To believe in these words of the apostles then, or rather to do what we see in our hearing them, is to deny ourselves and take up our Cross in obedience to Christ our God even to the point of losing our life for His sake, i.e. to give our life not to the idols of the world that passes away and is no more, but to Him who in His divinity is love (I Jn 4:16) that we may abide in His love forever.

Doing these words is how we go about purifying our senses, because when we do them, the Holy Spirit these words of the holy apostles carries burns away all our dross and cleanses us of all our sins, putting to death all that is earthly in us and raising us up into the joy of Christ’s Resurrection that we can experience even now.

But, this hymn from the Paschal Matins continues: “Let us purify our senses that we may see Christ in the unapproachable light of His Holy Resurrection!”

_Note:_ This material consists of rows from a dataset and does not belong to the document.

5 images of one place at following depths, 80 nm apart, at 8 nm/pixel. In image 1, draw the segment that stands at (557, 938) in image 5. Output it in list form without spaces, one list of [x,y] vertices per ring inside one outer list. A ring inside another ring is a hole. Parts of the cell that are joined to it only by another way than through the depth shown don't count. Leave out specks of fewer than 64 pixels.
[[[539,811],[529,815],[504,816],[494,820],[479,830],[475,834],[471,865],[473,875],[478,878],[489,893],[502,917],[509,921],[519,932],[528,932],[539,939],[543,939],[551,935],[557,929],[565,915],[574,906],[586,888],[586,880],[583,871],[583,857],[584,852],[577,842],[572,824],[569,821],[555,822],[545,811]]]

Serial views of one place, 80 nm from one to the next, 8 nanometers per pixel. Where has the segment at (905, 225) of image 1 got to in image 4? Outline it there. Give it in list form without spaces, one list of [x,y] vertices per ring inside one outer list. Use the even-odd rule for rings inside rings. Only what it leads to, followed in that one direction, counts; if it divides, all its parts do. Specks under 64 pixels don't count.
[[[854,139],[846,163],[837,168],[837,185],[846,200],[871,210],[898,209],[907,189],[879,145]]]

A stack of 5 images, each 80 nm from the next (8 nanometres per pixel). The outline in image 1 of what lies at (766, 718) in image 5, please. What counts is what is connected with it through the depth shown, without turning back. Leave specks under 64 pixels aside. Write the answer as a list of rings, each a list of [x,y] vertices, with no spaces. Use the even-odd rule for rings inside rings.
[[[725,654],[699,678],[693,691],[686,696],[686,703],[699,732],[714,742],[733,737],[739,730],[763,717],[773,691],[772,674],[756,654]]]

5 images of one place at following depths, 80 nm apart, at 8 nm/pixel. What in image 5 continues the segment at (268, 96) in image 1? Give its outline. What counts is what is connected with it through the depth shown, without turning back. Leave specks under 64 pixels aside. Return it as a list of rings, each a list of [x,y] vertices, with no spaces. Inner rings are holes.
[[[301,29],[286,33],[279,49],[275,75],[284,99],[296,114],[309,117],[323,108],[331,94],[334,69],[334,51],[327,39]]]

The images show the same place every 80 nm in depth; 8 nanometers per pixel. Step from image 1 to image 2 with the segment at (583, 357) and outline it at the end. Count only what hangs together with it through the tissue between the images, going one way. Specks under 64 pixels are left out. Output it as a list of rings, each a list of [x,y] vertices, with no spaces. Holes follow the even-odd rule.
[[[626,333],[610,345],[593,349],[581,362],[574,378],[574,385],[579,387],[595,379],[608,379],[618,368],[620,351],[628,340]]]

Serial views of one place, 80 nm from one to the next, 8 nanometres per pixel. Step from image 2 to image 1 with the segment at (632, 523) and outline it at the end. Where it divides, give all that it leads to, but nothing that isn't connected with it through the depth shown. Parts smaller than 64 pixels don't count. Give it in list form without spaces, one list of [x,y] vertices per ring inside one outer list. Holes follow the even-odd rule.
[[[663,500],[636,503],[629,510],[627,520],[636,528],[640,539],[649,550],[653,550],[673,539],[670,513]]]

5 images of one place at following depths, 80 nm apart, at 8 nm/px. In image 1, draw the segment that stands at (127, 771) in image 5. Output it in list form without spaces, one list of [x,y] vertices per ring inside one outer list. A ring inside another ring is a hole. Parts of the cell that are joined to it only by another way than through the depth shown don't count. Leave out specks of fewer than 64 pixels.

I wonder if this vision of Christ is the “blessing” given to those who believe in Him, i.e., who are obedient to what they hear in the words of eyewitnesses, the holy apostles, even though they do not see Him. So, we see the crucified and risen Christ first with our ears, and when we take up our cross and begin to do what we hear in the words of the holy apostles’ preaching, then we begin to see Christ in our heart that is being purified. For, it is the Holy Spirit who raised Jesus from the dead that those words of the apostles carry, who purifies our senses, who “opens our minds to understand the Scriptures,” who grants us to see the great mystery of God, this Kingdom of Heaven that is within us, this Kingdom which, says Christ, does not come with signs that can be seen with the eyes (Lk 17:20), because this kingdom is not of this world. It is of the Spirit. Its signs cannot be seen with worldly eyes because they are spiritual: joy and gladness of the soul, the peace that surpasses all understanding. They are of the “Christ who is in you!” in the bridal chamber of your heart that He has created anew, filling the obedience of faith with the knowledge of faith.

But, we not only hear these words of the holy apostles. We eat and drink them in the mystery of the Chalice! The risen LORD Jesus Christ the apostles saw with their eyes and heard with their ears and touched with their hands is given to us as our food and drink in Holy Eucharist. That WORD becomes part of us in both our body and soul. It is sown like a divine seed in the ground of our bodies and souls, making us, if we would, gardeners of immortal plants – the fruits of the Spirit. Through the obedience of faith, hear the word of the apostles’ preaching, the word of the Church, the WORD of God: walk in the light as He is in the Light. Deny yourselves. Take up your cross. Lose your life for love of Him who first loved us, and come to be like Him from seeing Him as He really is (I Jn 3:2). Amen.